Data shown START
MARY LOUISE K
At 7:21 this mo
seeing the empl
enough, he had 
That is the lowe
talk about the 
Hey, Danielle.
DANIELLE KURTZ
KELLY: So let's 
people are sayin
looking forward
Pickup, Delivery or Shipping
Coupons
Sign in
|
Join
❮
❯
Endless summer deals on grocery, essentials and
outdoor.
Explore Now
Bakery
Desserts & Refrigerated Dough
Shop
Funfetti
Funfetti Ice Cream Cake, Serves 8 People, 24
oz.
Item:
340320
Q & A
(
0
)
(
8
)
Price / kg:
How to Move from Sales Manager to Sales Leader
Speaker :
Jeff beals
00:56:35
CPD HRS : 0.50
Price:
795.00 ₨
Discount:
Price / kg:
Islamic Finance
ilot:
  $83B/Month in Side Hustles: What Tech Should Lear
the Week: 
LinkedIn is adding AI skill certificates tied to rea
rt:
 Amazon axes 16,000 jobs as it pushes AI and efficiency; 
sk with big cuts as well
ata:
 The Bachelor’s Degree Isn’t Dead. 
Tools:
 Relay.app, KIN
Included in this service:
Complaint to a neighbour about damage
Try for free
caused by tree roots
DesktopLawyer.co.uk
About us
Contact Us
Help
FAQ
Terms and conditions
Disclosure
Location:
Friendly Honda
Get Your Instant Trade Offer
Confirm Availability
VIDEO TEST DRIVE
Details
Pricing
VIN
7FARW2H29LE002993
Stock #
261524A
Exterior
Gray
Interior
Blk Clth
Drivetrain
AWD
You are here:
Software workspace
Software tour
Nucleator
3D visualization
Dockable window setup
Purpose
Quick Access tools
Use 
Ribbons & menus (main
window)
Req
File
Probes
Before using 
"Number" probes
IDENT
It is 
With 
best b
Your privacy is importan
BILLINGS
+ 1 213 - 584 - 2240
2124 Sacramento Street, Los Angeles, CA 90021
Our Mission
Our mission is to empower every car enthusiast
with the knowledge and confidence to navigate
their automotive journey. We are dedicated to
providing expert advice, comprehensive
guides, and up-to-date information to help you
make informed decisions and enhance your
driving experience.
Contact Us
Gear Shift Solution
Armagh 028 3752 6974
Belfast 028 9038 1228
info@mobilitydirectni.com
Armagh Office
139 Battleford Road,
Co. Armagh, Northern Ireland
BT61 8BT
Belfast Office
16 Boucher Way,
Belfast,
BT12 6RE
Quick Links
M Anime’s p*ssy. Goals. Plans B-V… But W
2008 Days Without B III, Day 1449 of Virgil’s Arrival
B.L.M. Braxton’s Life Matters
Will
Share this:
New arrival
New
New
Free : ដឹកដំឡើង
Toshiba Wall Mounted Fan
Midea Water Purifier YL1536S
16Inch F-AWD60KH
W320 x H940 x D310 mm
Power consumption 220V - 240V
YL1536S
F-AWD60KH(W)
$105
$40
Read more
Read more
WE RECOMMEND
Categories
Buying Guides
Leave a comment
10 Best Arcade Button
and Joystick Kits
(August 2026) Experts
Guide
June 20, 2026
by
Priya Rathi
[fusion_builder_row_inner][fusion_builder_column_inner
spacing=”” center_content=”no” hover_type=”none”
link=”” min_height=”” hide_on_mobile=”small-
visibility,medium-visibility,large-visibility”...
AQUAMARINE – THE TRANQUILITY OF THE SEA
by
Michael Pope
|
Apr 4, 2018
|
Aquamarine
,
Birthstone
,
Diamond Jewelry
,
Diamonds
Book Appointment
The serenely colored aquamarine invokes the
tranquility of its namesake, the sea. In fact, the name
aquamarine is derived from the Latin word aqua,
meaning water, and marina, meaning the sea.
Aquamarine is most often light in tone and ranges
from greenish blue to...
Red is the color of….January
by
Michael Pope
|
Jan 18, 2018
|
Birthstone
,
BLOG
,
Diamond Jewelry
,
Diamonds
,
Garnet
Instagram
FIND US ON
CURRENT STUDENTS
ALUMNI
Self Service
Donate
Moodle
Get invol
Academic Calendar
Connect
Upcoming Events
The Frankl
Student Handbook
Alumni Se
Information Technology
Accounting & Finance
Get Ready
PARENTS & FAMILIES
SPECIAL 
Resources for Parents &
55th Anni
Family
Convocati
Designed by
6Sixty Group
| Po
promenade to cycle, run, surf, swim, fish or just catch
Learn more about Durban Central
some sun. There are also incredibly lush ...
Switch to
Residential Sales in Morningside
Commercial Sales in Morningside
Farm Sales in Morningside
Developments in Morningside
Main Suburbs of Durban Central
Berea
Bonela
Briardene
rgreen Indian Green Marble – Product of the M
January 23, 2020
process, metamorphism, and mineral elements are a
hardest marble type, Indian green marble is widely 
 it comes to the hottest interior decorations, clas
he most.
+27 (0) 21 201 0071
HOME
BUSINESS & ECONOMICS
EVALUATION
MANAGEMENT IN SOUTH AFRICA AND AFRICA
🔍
Data shown END
◆ Work task ◆
Would you retype all of the data exactly as shown?

◆ Answer ◆
MARY LOUISE K
At 7:21 this mo
seeing the empl
enough, he had 
That is the lowe
talk about the 
Hey, Danielle.
DANIELLE KURTZ
KELLY: So let's 
people are sayin
looking forward
Pickup, Delivery or Shipping
Coupons
Sign in
|
Join
❮
❯
Endless summer deals on grocery, essentials and
outdoor.
Explore Now
Bakery
Desserts & Refrigerated Dough
Shop
Funfetti
Funfetti Ice Cream Cake, Serves 8 People, 24
oz.
Item:
340320
Q & A
(
0
)
(
8
)
Price / kg:
How to Move from Sales Manager to Sales Leader
Speaker :
Jeff beals
00:56:35
CPD HRS : 0.50
Price:
795.00 ₨
Discount:
Price / kg:
Islamic Finance
ilot:
  $83B/Month in Side Hustles: What Tech Should Lear
the Week: 
LinkedIn is adding AI skill certificates tied to rea
rt:
 Amazon axes 16,000 jobs as it pushes AI and efficiency; 
sk with big cuts as well
ata:
 The Bachelor’s Degree Isn’t Dead. 
Tools:
 Relay.app, KIN
Included in this service:
Complaint to a neighbour about damage
Try for free
caused by tree roots
DesktopLawyer.co.uk
About us
Contact Us
Help
FAQ
Terms and conditions
Disclosure
Location:
Friendly Honda
Get Your Instant Trade Offer
Confirm Availability
VIDEO TEST DRIVE
Details
Pricing
VIN
7FARW2H29LE002993
Stock #
261524A
Exterior
Gray
Interior
Blk Clth
Drivetrain
AWD
You are here:
Software workspace
Software tour
Nucleator
3D visualization
Dockable window setup
Purpose
Quick Access tools
Use 
Ribbons & menus (main
window)
Req
File
Probes
Before using 
"Number" probes
IDENT
It is 
With 
best b
Your privacy is importan
BILLINGS
+ 1 213 - 584 - 2240
2124 Sacramento Street, Los Angeles, CA 90021
Our Mission
Our mission is to empower every car enthusiast
with the knowledge and confidence to navigate
their automotive journey. We are dedicated to
providing expert advice, comprehensive
guides, and up-to-date information to help you
make informed decisions and enhance your
driving experience.
Contact Us
Gear Shift Solution
Armagh 028 3752 6974
Belfast 028 9038 1228
info@mobilitydirectni.com
Armagh Office
139 Battleford Road,
Co. Armagh, Northern Ireland
BT61 8BT
Belfast Office
16 Boucher Way,
Belfast,
BT12 6RE
Quick Links
M Anime’s p*ssy. Goals. Plans B-V… But W
2008 Days Without B III, Day 1449 of Virgil’s Arrival
B.L.M. Braxton’s Life Matters
Will
Share this:
New arrival
New
New
Free : ដឹកដំឡើង
Toshiba Wall Mounted Fan
Midea Water Purifier YL1536S
16Inch F-AWD60KH
W320 x H940 x D310 mm
Power consumption 220V - 240V
YL1536S
F-AWD60KH(W)
$105
$40
Read more
Read more
WE RECOMMEND
Categories
Buying Guides
Leave a comment
10 Best Arcade Button
and Joystick Kits
(August 2026) Experts
Guide
June 20, 2026
by
Priya Rathi
[fusion_builder_row_inner][fusion_builder_column_inner
spacing=”” center_content=”no” hover_type=”none”
link=”” min_height=”” hide_on_mobile=”small-
visibility,medium-visibility,large-visibility”...
AQUAMARINE – THE TRANQUILITY OF THE SEA
by
Michael Pope
|
Apr 4, 2018
|
Aquamarine
,
Birthstone
,
Diamond Jewelry
,
Diamonds
Book Appointment
The serenely colored aquamarine invokes the
tranquility of its namesake, the sea. In fact, the name
aquamarine is derived from the Latin word aqua,
meaning water, and marina, meaning the sea.
Aquamarine is most often light in tone and ranges
from greenish blue to...
Red is the color of….January
by
Michael Pope
|
Jan 18, 2018
|
Birthstone
,
BLOG
,
Diamond Jewelry
,
Diamonds
,
Garnet
Instagram
FIND US ON
CURRENT STUDENTS
ALUMNI
Self Service
Donate
Moodle
Get invol
Academic Calendar
Connect
Upcoming Events
The Frankl
Student Handbook
Alumni Se
Information Technology
Accounting & Finance
Get Ready
PARENTS & FAMILIES
SPECIAL 
Resources for Parents &
55th Anni
Family
Convocati
Designed by
6Sixty Group
| Po
promenade to cycle, run, surf, swim, fish or just catch
Learn more about Durban Central
some sun. There are also incredibly lush ...
Switch to
Residential Sales in Morningside
Commercial Sales in Morningside
Farm Sales in Morningside
Developments in Morningside
Main Suburbs of Durban Central
Berea
Bonela
Briardene
rgreen Indian Green Marble – Product of the M
January 23, 2020
process, metamorphism, and mineral elements are a
hardest marble type, Indian green marble is widely 
 it comes to the hottest interior decorations, clas
he most.
+27 (0) 21 201 0071
HOME
BUSINESS & ECONOMICS
EVALUATION
MANAGEMENT IN SOUTH AFRICA AND AFRICA
🔍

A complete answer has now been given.